====== DOCUMENT EXTRACT ======

Of course none of these wonders are available in my case!


----------



## AndyT (15 May 2017)

If they are *all* wrong, maybe you have the adjuster wheel from an ordinary No 71 router, but need a bigger one?


----------



## nabs (15 May 2017)

that is a good thought Andy, but they are all wrong _apart_ from the one on the central post that faces towards the closed throat, which is a perfect fit.


----------



## Sheffield Tony (15 May 2017)

nabs":30fu7h01 said:


> that is a good thought Andy, but they are all wrong _apart_ from the one on the central post that faces towards the closed throat, which is a perfect fit.



Perhaps that's the one that has been filed deeper to make an undersized adjuster work :wink:


----------



## AndyT (16 May 2017)

Sheffield Tony":2oetgg11 said:


> nabs":2oetgg11 said:
> 
> 
> > that is a good thought Andy, but they are all wrong _apart_ from the one on the central post that faces towards the closed throat, which is a perfect fit.

======

_PROBLEMS AND TASKS_
1: Using the router forum thread, decide whether each statement agrees with it: (a) AndyT suggests the adjuster wheel might come from an ordinary No 71 router. (b) nabs finds one of them a perfect fit. (c) Sheffield Tony's post is dated 16 May 2017. Answer yes or no for each and quote the deciding words.
2: List every username that heads a post in the router forum thread.
3: Carry on the router forum thread from the point where it stops.
The records come from a different source than the router forum thread.

====== RECORDED INFORMATION ======

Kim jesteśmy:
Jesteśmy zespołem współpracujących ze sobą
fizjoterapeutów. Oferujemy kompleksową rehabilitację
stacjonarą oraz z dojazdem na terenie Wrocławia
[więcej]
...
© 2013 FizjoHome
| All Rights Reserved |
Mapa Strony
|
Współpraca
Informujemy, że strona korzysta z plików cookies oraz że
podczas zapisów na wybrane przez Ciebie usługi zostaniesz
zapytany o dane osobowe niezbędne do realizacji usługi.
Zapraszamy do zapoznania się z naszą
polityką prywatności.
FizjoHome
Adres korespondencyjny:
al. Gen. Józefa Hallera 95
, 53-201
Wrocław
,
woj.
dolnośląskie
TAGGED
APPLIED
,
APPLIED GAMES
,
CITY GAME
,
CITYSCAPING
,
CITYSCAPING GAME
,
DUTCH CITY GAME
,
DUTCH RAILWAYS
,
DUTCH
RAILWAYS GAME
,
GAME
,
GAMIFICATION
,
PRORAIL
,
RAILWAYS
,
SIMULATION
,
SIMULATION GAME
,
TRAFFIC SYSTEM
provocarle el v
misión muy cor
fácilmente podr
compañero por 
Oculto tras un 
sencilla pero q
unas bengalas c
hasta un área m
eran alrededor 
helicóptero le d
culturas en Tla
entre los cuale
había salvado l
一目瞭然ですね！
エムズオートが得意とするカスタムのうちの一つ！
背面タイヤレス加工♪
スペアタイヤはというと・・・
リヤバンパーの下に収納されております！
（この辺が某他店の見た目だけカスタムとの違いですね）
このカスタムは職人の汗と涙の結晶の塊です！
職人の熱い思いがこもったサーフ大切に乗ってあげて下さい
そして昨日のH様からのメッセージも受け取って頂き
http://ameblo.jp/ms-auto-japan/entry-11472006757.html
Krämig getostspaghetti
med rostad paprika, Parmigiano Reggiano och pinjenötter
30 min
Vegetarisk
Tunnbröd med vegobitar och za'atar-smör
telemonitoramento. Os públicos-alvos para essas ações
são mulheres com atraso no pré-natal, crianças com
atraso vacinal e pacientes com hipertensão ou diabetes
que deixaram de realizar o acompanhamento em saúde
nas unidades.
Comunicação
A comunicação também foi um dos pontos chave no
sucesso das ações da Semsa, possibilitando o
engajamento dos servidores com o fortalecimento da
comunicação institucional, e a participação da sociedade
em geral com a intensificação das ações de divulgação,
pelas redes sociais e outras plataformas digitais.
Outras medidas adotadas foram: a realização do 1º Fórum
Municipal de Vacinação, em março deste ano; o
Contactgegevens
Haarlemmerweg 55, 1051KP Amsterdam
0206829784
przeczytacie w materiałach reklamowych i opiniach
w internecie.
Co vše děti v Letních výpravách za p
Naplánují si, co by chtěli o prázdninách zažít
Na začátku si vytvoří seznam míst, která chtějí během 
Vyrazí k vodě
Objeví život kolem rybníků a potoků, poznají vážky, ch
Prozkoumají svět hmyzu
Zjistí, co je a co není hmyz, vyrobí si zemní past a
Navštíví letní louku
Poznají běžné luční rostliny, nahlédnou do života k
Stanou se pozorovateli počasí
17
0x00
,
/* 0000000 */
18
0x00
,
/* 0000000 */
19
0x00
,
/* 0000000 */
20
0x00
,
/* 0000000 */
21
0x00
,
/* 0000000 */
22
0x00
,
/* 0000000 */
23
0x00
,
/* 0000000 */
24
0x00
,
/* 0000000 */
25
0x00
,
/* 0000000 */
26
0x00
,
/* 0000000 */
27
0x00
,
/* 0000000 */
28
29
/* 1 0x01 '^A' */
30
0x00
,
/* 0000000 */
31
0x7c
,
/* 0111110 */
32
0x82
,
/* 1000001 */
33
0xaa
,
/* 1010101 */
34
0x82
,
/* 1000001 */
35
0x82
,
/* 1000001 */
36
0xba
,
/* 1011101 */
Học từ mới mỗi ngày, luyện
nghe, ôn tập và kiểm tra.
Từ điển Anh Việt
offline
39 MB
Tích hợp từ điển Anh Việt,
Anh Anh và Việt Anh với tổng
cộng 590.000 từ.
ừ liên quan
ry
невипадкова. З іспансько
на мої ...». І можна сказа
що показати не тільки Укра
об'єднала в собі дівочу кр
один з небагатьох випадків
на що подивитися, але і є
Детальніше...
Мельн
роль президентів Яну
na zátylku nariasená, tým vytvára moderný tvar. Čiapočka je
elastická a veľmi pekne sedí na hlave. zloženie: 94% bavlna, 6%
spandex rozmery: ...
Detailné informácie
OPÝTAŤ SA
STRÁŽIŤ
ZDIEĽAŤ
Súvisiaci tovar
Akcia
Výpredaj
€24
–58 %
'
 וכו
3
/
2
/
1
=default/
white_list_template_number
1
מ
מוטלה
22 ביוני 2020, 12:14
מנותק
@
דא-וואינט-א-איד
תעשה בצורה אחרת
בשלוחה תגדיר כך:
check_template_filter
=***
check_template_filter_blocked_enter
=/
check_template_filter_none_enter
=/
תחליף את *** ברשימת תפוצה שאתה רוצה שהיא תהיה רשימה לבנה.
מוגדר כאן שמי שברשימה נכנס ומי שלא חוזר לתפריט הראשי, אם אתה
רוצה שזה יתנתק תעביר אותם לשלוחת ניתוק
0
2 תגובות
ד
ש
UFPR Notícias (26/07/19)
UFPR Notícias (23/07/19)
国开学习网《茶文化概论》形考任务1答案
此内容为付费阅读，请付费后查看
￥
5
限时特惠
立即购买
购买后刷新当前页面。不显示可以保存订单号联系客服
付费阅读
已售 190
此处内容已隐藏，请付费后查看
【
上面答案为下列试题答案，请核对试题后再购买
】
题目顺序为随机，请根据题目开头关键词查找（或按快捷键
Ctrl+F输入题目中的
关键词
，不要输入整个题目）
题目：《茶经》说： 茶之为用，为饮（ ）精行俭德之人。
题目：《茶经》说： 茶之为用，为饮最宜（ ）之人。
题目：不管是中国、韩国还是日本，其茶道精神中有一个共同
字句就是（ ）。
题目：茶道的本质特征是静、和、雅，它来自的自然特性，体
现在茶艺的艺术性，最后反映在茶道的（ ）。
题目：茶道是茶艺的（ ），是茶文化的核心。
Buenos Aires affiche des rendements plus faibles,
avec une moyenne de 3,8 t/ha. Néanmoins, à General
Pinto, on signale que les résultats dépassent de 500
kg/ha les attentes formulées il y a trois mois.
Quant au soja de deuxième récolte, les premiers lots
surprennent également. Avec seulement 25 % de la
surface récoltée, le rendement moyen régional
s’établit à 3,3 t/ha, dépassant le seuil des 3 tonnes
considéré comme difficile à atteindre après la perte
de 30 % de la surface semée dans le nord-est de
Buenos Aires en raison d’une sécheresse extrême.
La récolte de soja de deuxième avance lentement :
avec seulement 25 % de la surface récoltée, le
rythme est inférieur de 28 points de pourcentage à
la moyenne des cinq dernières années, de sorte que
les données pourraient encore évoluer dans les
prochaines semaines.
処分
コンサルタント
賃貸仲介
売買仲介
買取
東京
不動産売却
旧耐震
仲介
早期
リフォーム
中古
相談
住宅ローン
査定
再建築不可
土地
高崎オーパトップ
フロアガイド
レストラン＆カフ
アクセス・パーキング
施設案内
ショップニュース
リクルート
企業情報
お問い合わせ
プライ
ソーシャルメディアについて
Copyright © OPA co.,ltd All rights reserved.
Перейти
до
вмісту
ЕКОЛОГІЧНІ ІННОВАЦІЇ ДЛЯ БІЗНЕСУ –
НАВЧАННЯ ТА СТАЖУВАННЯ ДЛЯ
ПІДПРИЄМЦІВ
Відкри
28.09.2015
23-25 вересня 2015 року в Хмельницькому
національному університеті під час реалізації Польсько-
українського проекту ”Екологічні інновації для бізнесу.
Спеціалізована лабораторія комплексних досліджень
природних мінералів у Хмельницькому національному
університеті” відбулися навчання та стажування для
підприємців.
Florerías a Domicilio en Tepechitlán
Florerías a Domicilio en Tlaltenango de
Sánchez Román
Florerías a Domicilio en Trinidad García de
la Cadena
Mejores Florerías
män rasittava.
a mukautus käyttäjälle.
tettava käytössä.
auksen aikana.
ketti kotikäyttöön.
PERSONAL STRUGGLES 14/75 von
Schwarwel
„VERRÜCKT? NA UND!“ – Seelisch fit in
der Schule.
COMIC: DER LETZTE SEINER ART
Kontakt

======

_TASK ANSWERS_
1:
(a) Yes: "maybe you have the adjuster wheel from an ordinary No 71 router, but need a bigger one?"
(b) Yes: "which is a perfect fit."
(c) No: "Sheffield Tony (15 May 2017)"

2: AndyT, nabs, Sheffield Tony

3:
> ...



Now that sounds like a good explanation.

If Nabs and DoctorWibble could measure the adjusters, we could confirm the suggestion.
Nabs could make a bigger adjuster, or just manage without one if he ever does need to use the alternative positions.


----------



## bugbear (16 May 2017)

AndyT":2rolid52 said:


> Sheffield Tony":2rolid52 said:
> 
> 
> > nabs":2rolid52 said:
> ...



And this, boys and girls, is what forums are for!

BugBear


----------



## nabs (16 May 2017)

here we go:

the adjuster is 5/8'' diameter. 

The larger wheel from a 71 does indeed bridge the gap to the iron when it is in a narrow slot, but unfortunately the thread is not the same (it is only screwed on a couple of turns in the pic below). If the deeper slot was filed by hand to accommodate a smaller wheel, it was done very neatly!

Hopefully DoctorWibble has nothing better to do and we will hear back from his shortly!







71 adjuster and narrow slot:






deep slot:


----------



## DoctorWibble (16 May 2017)

Doctorwibble most likely does have better things to do but never misses an opportunity to engage in displacement activites. No excuse too small.
My wheel is 0.625. Same as yours.


----------



## DoctorWibble (16 May 2017)

Lets consider the likely manufacturing process for something like this plane. Do jump in if I get this wrong.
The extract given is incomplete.